» WHAT TO PRODUCE:
Pictures excluded, output the lines of the data below between the one holding "Jetzt bewerben!" and the one holding "页面停留时间（Average Time on Page）：用户在页面上的", inclusive, exactly as they stand.

(Data extracted from a collection)

=== Begin Enclosure ===

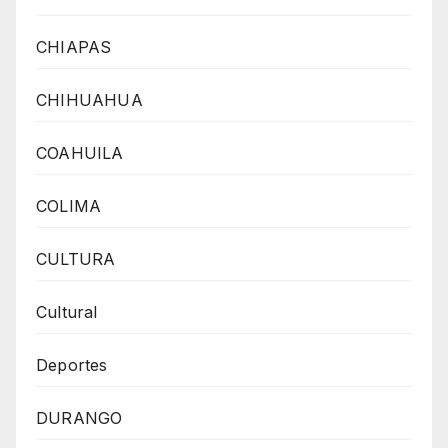
CHIAPAS
CHIHUAHUA
COAHUILA
COLIMA
CULTURA
Cultural
Deportes
DURANGO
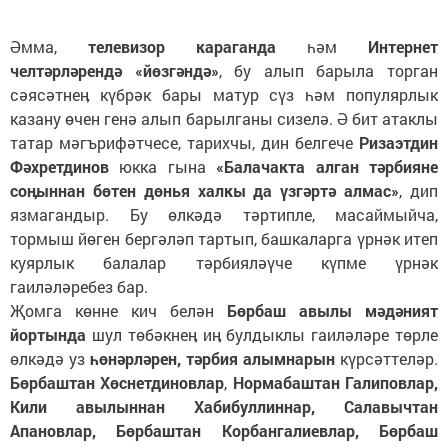
Әмма,
телевизор караганда
һәм
Интернет
челтәрләрендә «йөзгәндә»
, бу алып барыла торган
сәясәтнеӊ күбрәк бары матур сүз һәм популярлык
казану өчен генә алып барылганы сизелә. Ә бит атаклы
татар мәгърифәтчесе, тарихчы, дин белгече
Ризаэтдин
Фәхретдинов
юкка гына
«Балачакта алган тәрбияне
соӊыннан бөтен дөнья халкы да үзгәртә алмас»
, дип
язмагандыр. Бу өлкәдә тәртипле, масаймыйча,
тормыш йөген бергәләп тартып, башкаларга үрнәк итеп
куярлык балалар тәрбияләүче күпме үрнәк
гаиләләребез бар.
Җомга көнне кич белән
Бөрбаш авылы мәдәният
йортында
шул төбәкнеӊ иӊ булдыклы гаиләләре төрле
өлкәдә уз
һөнәрләрен, тәрбия алымнарын
күрсәттеләр.
Бөрбаштан Хөснетдиновлар
,
Нормабаштан Галиповлар,
Кили авылыннан Хабибуллиннар, Салавычтан
Апановлар, Бөрбаштан Корбангалиевлар, Бөрбаш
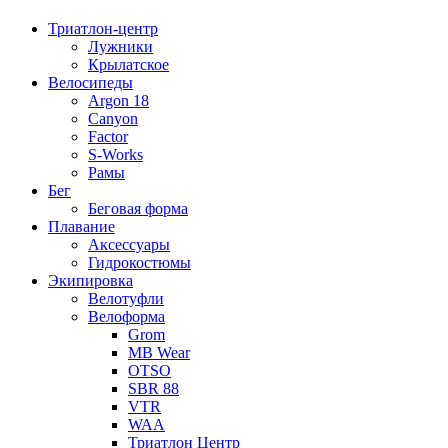
Триатлон-центр
Лужники
Крылатское
Велосипеды
Argon 18
Canyon
Factor
S-Works
Рамы
Бег
Беговая форма
Плавание
Аксессуары
Гидрокостюмы
Экипировка
Велотуфли
Велоформа
Grom
MB Wear
OTSO
SBR 88
VTR
WAA
Триатлон Центр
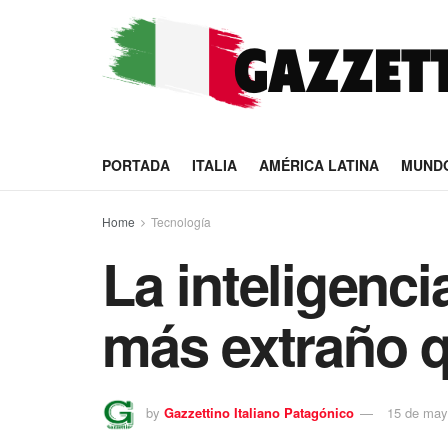
PORTADA
ITALIA
AMÉRICA LATINA
MUND
Home
Tecnología
La inteligenci
más extraño 
by
Gazzettino Italiano Patagónico
15 de may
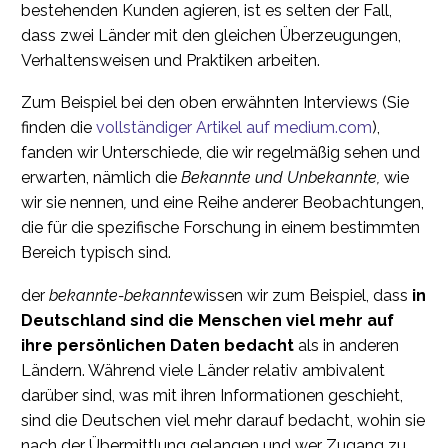
bestehenden Kunden agieren, ist es selten der Fall,
dass zwei Länder mit den gleichen Überzeugungen,
Verhaltensweisen und Praktiken arbeiten.
Zum Beispiel bei den oben erwähnten Interviews (Sie
finden die
vollständiger Artikel auf medium.com
),
fanden wir Unterschiede, die wir regelmäßig sehen und
erwarten, nämlich die
Bekannte und Unbekannte,
wie
wir sie nennen
,
und eine Reihe anderer Beobachtungen,
die für die spezifische Forschung in einem bestimmten
Bereich typisch sind.
der
bekannte-bekannte
wissen wir zum Beispiel, dass
in
Deutschland sind die Menschen viel mehr auf
ihre persönlichen Daten bedacht
als in anderen
Ländern. Während viele Länder relativ ambivalent
darüber sind, was mit ihren Informationen geschieht,
sind die Deutschen viel mehr darauf bedacht, wohin sie
nach der Übermittlung gelangen und wer Zugang zu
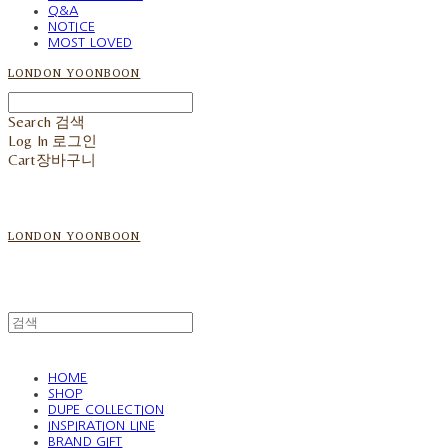
Q&A
NOTICE
MOST LOVED
LONDON YOONBOON
Search
검색
Log In
로그인
Cart
장바구니
LONDON YOONBOON
HOME
SHOP
DUPE COLLECTION
INSPIRATION LINE
BRAND GIFT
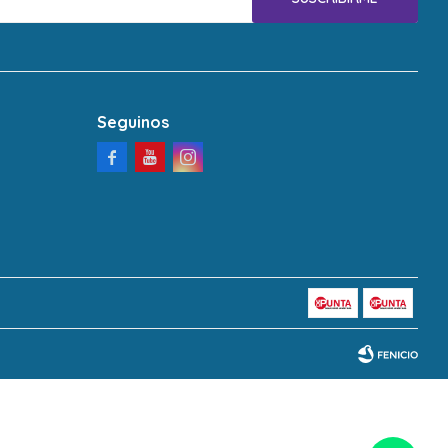
Seguinos



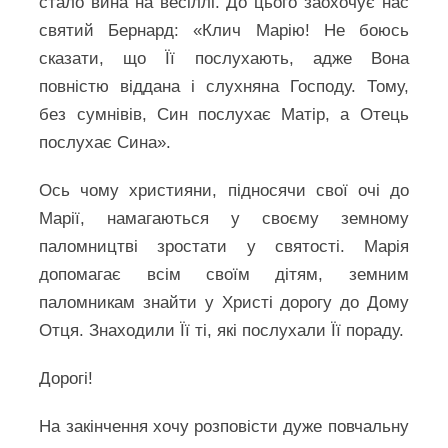
стало вина на весіллі. До цього заохочує нас
святий Бернард: «Клич Марію! Не боюсь
сказати, що Її послухають, адже Вона
повністю віддана і слухняна Господу. Тому,
без сумнівів, Син послухає Матір, а Отець
послухає Сина».
Ось чому християни, підносячи свої очі до
Марії, намагаються у своєму земному
паломництві зростати у святості. Марія
допомагає всім своїм дітям, земним
паломникам знайти у Христі дорогу до Дому
Отця. Знаходили Її ті, які послухали Її пораду.
Дорогі!
На закінчення хочу розповісти дуже повчальну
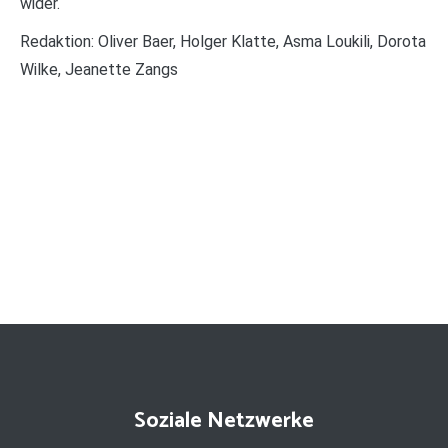
wider.
Redaktion: Oliver Baer, Holger Klatte, Asma Loukili, Dorota
Wilke, Jeanette Zangs
Soziale Netzwerke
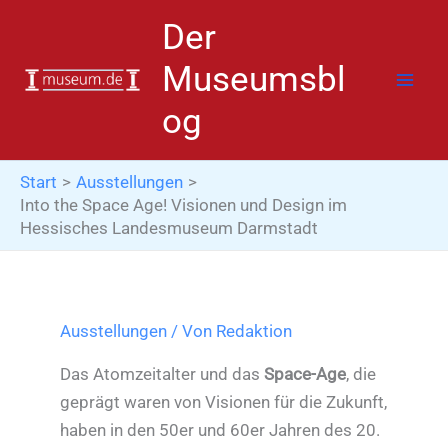
Zum
Der
Inhalt
springen
Museumsbl
og
Start
Ausstellungen
Into the Space Age! Visionen und Design im
Hessisches Landesmuseum Darmstadt
Ausstellungen
/ Von
Redaktion
Das Atomzeitalter und das
Space-Age
, die
geprägt waren von Visionen für die Zukunft,
haben in den 50er und 60er Jahren des 20.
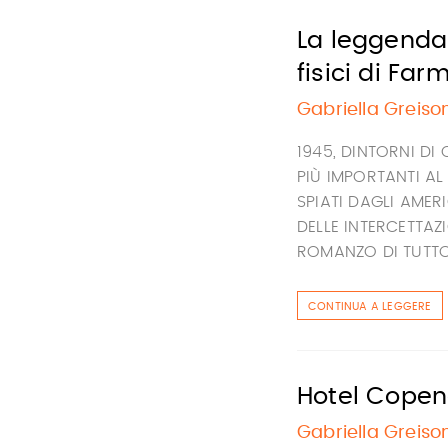
La leggendar
fisici di Farm
Gabriella Greiso
1945, DINTORNI DI 
PIÙ IMPORTANTI A
SPIATI DAGLI AMERI
DELLE INTERCETTAZ
ROMANZO DI TUTTO I
CONTINUA A LEGGERE
Hotel Cope
Gabriella Greiso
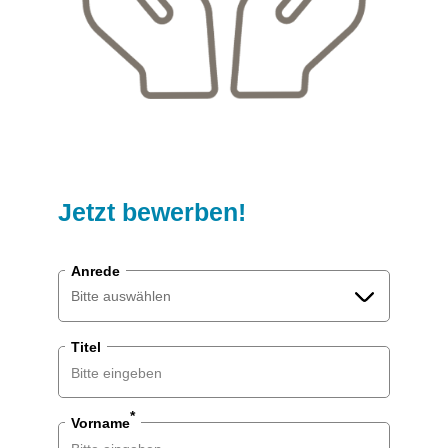
Jetzt bewerben!
Anrede
Bitte auswählen
Titel
Bitte auswählen
Herr
*
Vorname
Frau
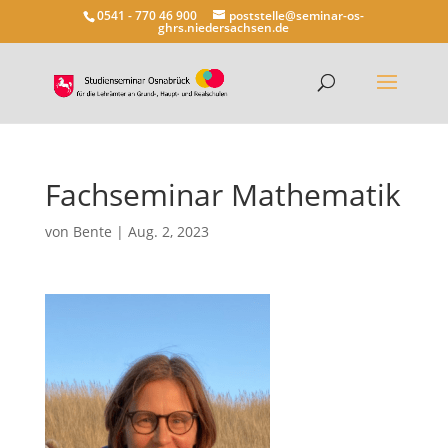
0541 - 770 46 900
poststelle@seminar-os-
ghrs.niedersachsen.de
Fachseminar Mathematik
von
Bente
|
Aug. 2, 2023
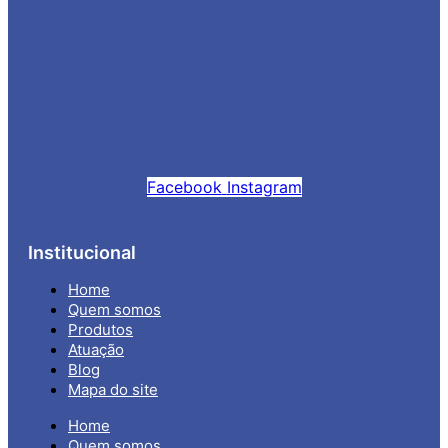
Facebook
Instagram
Institucional
Home
Quem somos
Produtos
Atuação
Blog
Mapa do site
Home
Quem somos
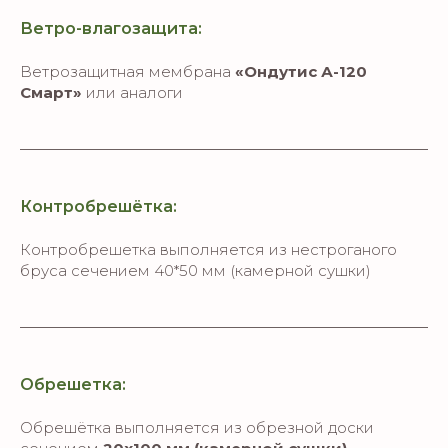
Ветро-влагозащита:
Ветрозащитная мембрана
«Ондутис А-120
Смарт»
или аналоги
Контробрешётка:
Контробрешетка выполняется из нестроганого
бруса сечением 40*50 мм (камерной сушки)
Обрешетка:
Обрешётка выполняется из обрезной доски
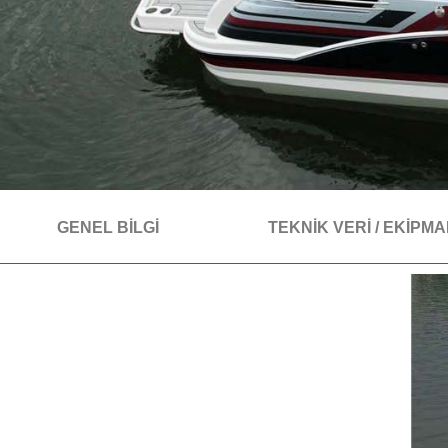
GENEL BİLGİ
TEKNİK VERİ / EKİPM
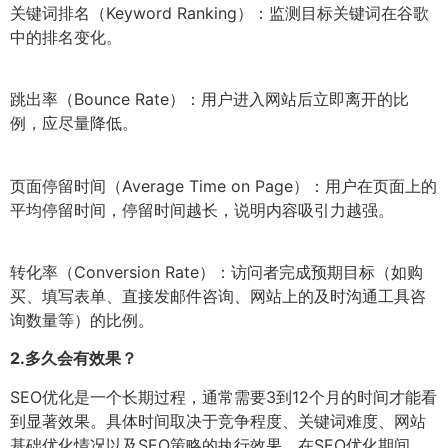
关键词排名（Keyword Ranking）：监测目标关键词在谷歌
中的排名变化。
跳出率（Bounce Rate）：用户进入网站后立即离开的比
例，应尽量降低。
页面停留时间（Average Time on Page）：用户在页面上的
平均停留时间，停留时间越长，说明内容吸引力越强。
转化率（Conversion Rate）：访问者完成预期目标（如购
买、填写表单、直接发邮件咨询、网站上的及时沟通工具咨
询数量等）的比例。
2.
多久会有效果？
SEO优化是一个长期过程，通常需要3到12个月的时间才能看
到显著效果。具体时间取决于竞争程度、关键词难度、网站
基础优化情况以及SEO策略的执行效果。在SEO优化期间，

=== End Enclosure ===

» EXERCISE RESULT:
Jetzt bewerben!
Anrede
Bitte auswählen
Titel
Bitte auswählen
Herr
*
Vorname
Frau
0541 - 770 46 900
poststelle@seminar-os-
ghrs.niedersachsen.de
Fachseminar Mathematik
von
Bente
|
Aug. 2, 2023
Facebook
Instagram
Institucional
Home
Quem somos
Produtos
Atuação
Blog
Mapa do site
Home
Quem somos
Ветро-влагозащита:
Ветрозащитная мембрана
«Ондутис А-120
Смарт»
или аналоги
Контробрешётка:
Контробрешетка выполняется из нестроганого
бруса сечением 40*50 мм (камерной сушки)
Обрешетка:
Обрешётка выполняется из обрезной доски
GENEL BİLGİ
TEKNİK VERİ / EKİPM
关键词排名（Keyword Ranking）：监测目标关键词在谷歌
中的排名变化。
跳出率（Bounce Rate）：用户进入网站后立即离开的比
例，应尽量降低。
页面停留时间（Average Time on Page）：用户在页面上的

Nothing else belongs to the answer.